I'm losing my job any day. It's not the first time it has happened to me but it's the first time that I have been seeking and have yet to find the opportunity that is the right fit for me. It's terrifying. I remember the first time that I lost my job as part of a radical downsizing, it was right around the aftermath of 9/11 when it was really hard to find a job. I spent an entire year looking only to settle on taking something which rendered me underemployed and that set me back SIGNIFICANTLY in income to work my way back up. I did, and I'm a better person, a better professional today having gone through that but I wouldn't wish it on anyone. At the time, I was a single mother and losing my income was a direct threat to my livelihood and the livelihood of my son who was very young then. It meant going without health insurance and living for what seemed like forever on unemployment income. That year, I couldn't put presents under the Christmas tree and I never told anyone that I actually got desperate enough to visit the food pantry on two occasions that year. It was a humbling experience.
Fast forward to 2016 and my company has filed for bankruptcy. I'm 16 years more experienced and confident in my abilities and what I bring to the table. I am now married, my son is grown, educated and no longer living at home. I have two step children, the youngest is 16. My husband and I have a mortgage and bills, just like any other family and while he makes a good living, my income is a significant contribution to our lifestyle.
It's amazing how much of my identity is tied to my career. I love what I do. A large part of me is defined by my career and my ability to contribute to my family's income. The thought of losing my job and being unable to contribute the way I do today to my family is really very terrifying. Why is that? Why is so much of my identity tied up in what I do for a living and why do I feel like less of a person without it? It's a fear I haven't really spoken to anyone about and I was floored the other day when my husband recognized my anxieties and without having to say anything at all to him, he said "don't worry, we'll get through this --- together." I needed him to say that so badly. Never in my life have I ever relied upon anyone for my wellbeing. I was always the one that provided it. I provided it to others in relationships and to my son while he was growing up. Here is this man who is my partner, willing to take care of me in this time of need. I know that is probably not surprising to any of you, husbands are supposed to do that after all but I've never counted on anyone in this way. It means everything to me. It's a scary, uncertain feeling but the fact that I can count on this other person is a concept so foreign to me. He makes me feel as though my worth to him doesn't change.
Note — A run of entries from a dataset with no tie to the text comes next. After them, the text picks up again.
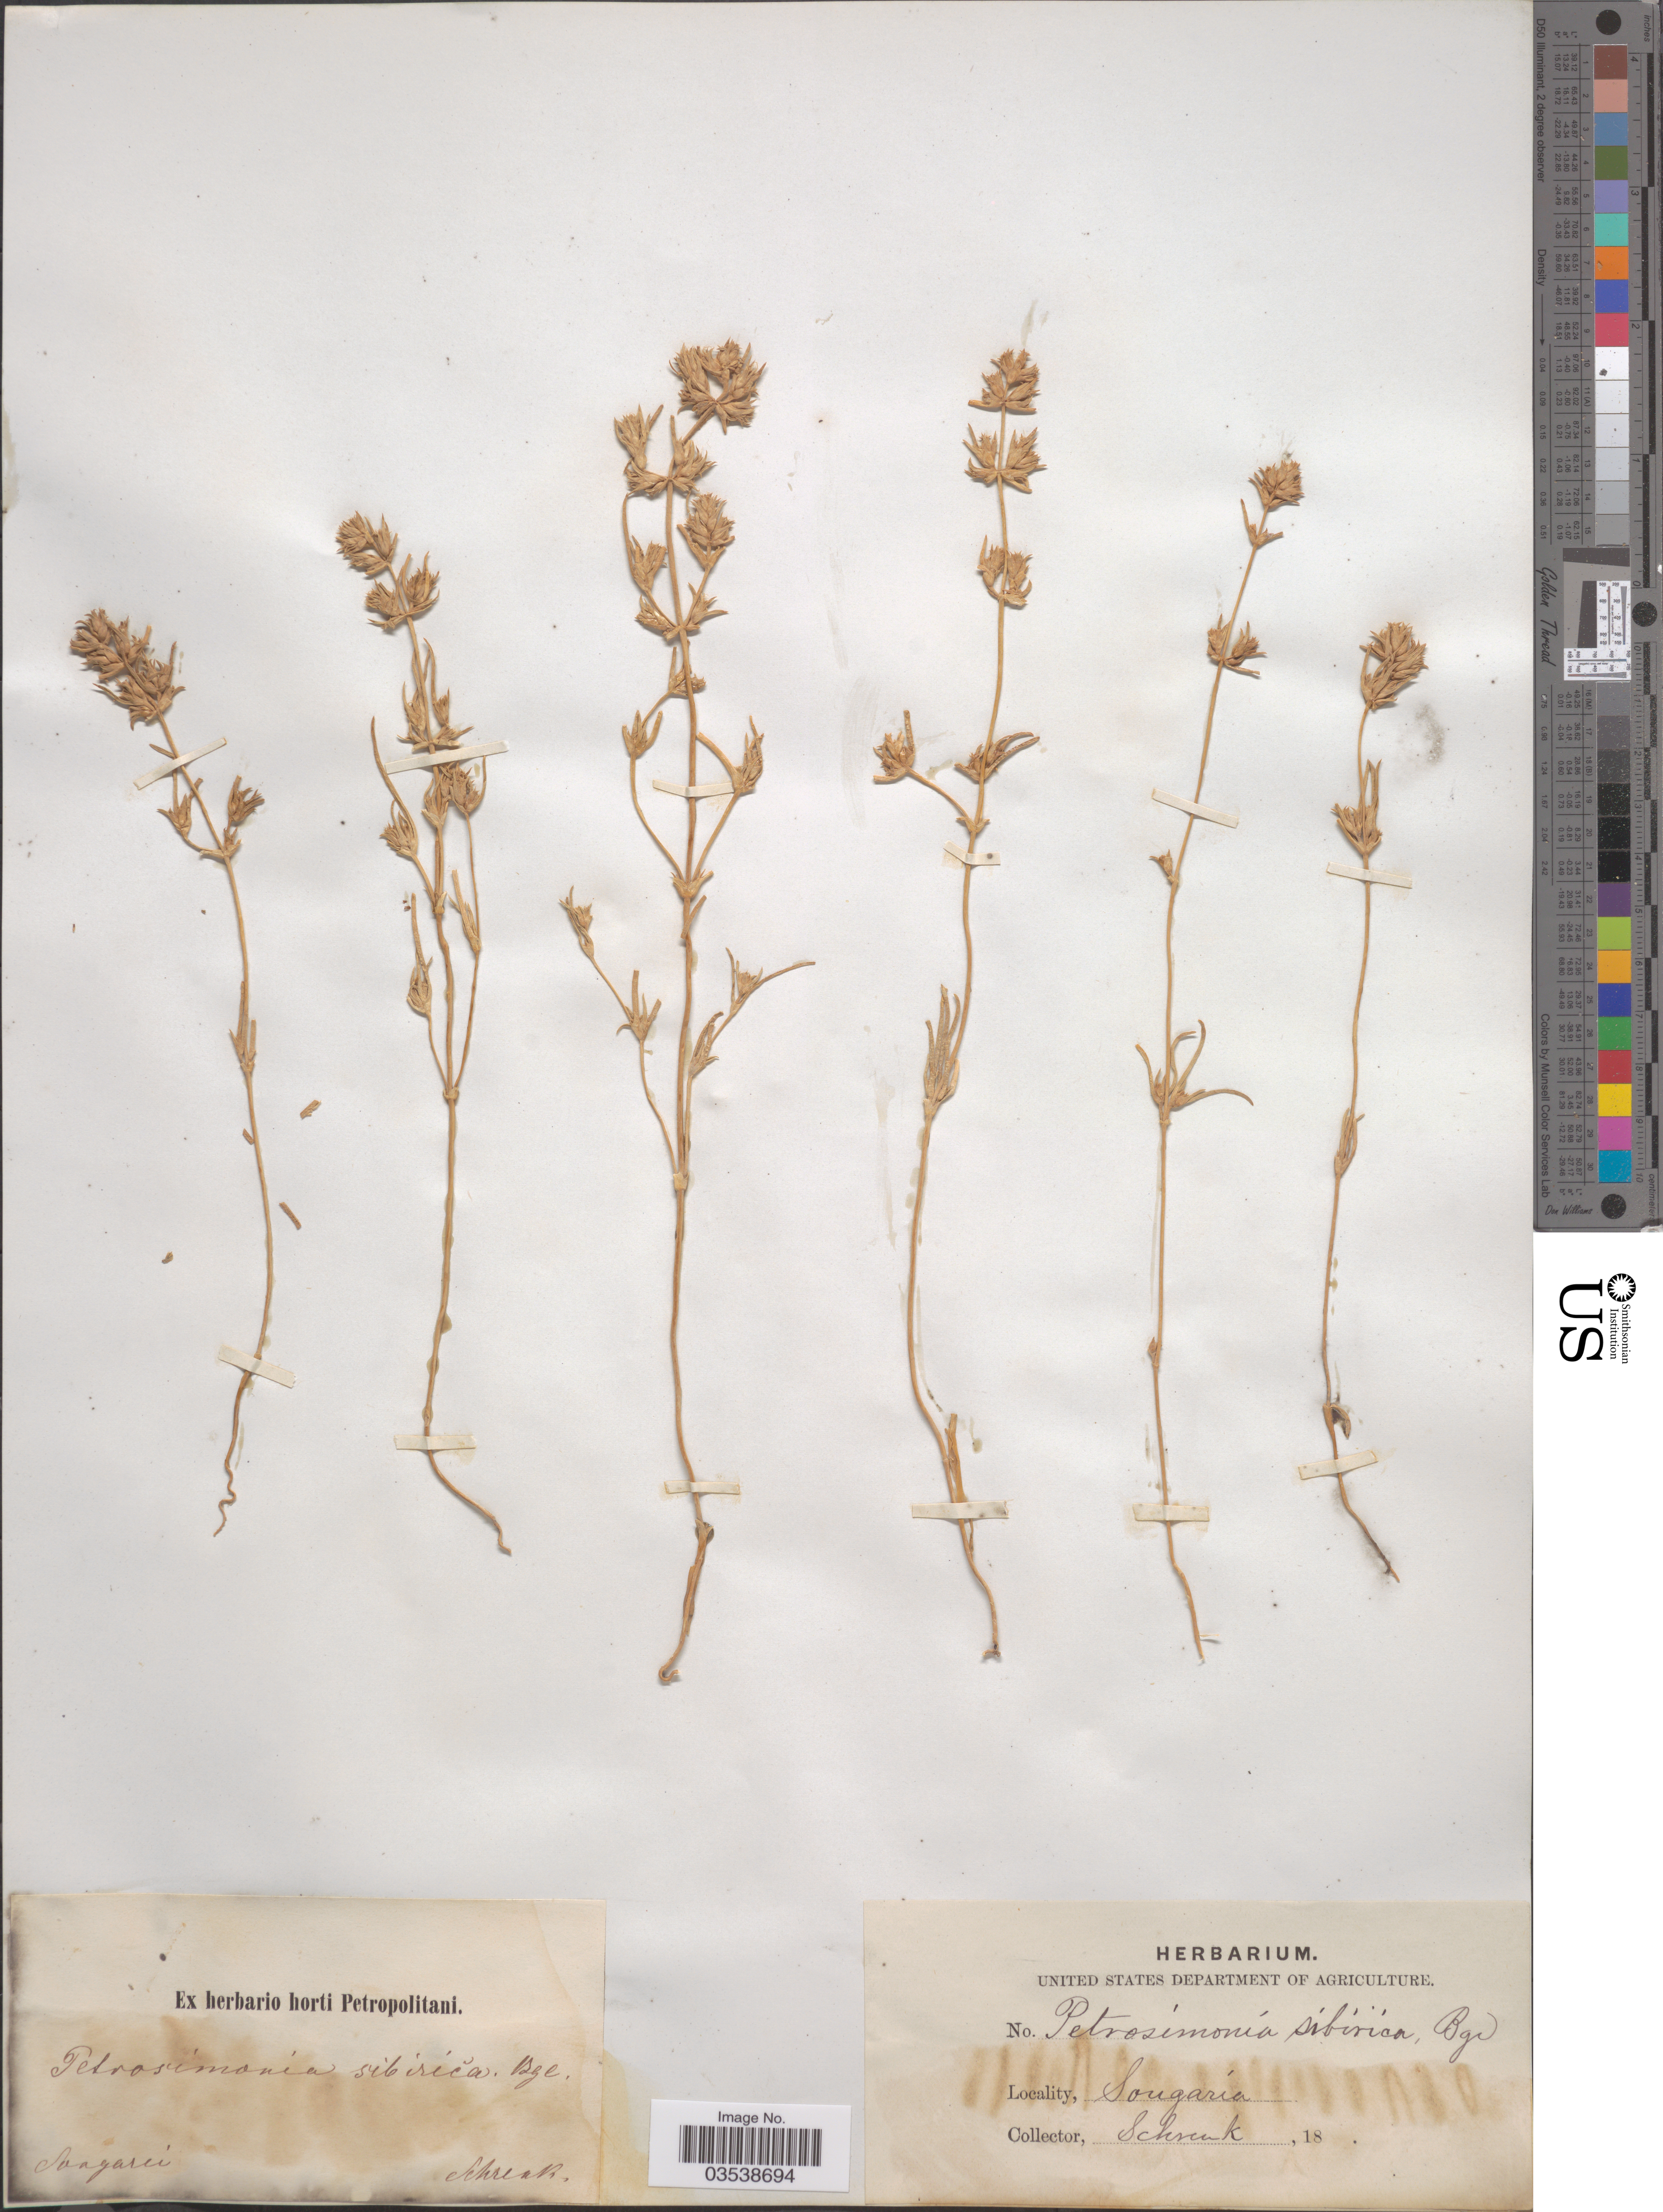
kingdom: Plantae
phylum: Tracheophyta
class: Magnoliopsida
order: Caryophyllales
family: Amaranthaceae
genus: Petrosimonia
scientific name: Petrosimonia sibirica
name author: (Pall.) Bunge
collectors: A.G. Schrenk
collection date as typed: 18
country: Kazakhstan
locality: Songaria.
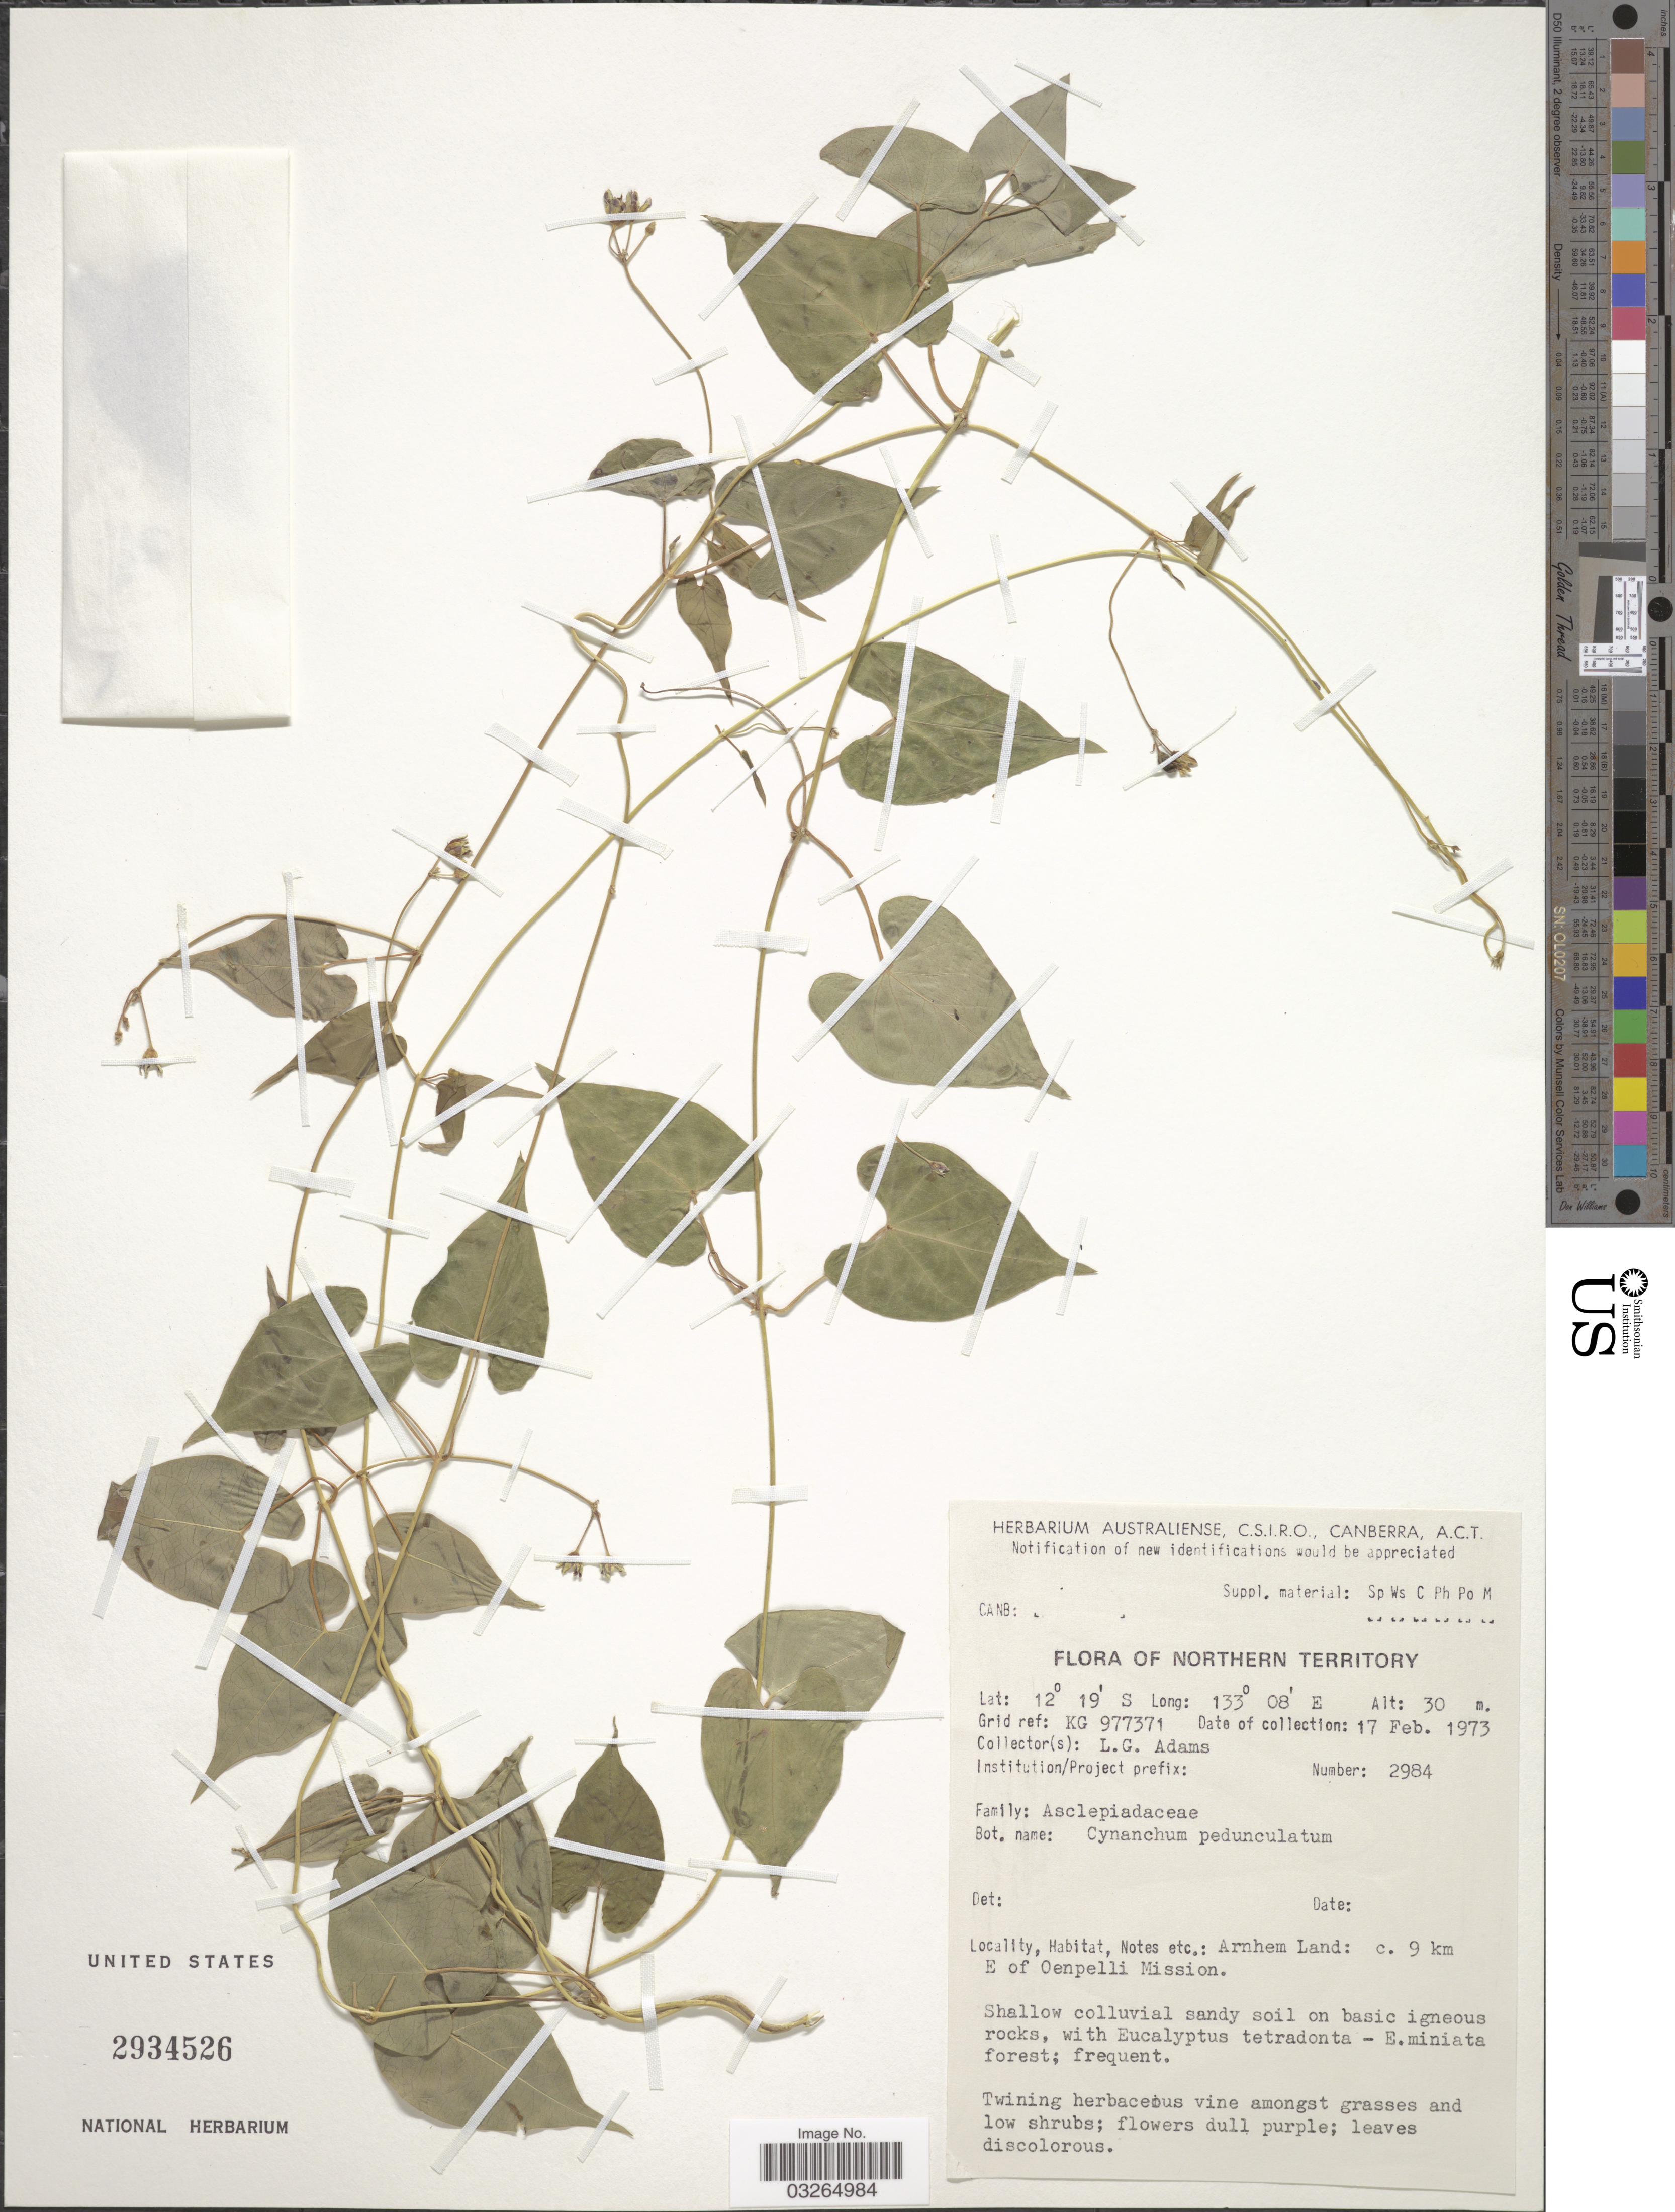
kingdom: Plantae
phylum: Tracheophyta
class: Magnoliopsida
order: Gentianales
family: Apocynaceae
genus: Cynanchum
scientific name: Cynanchum pedunculatum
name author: R. Br.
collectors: L. G. Adams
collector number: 2984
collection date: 1973-02-17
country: Australia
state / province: Northern Territory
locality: Grid ref: KG 977371. Arnhem Land: c. 9 km E of Oenpelli Mission.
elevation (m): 30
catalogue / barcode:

He has confidence I'll be back on my feet before long and that confidence, that support is an expression so important to me that I can't describe it. Do I sound crazy? I'm a 47-year-old woman married to this man for 9 years. Why is the concept that I can really rely on him and count on him such a foreign and surprising concept to me? He's my husband. He's supported me through raising our three kids, supported me through the difficulties of life and been there through my struggles and my triumphs, why is this so different?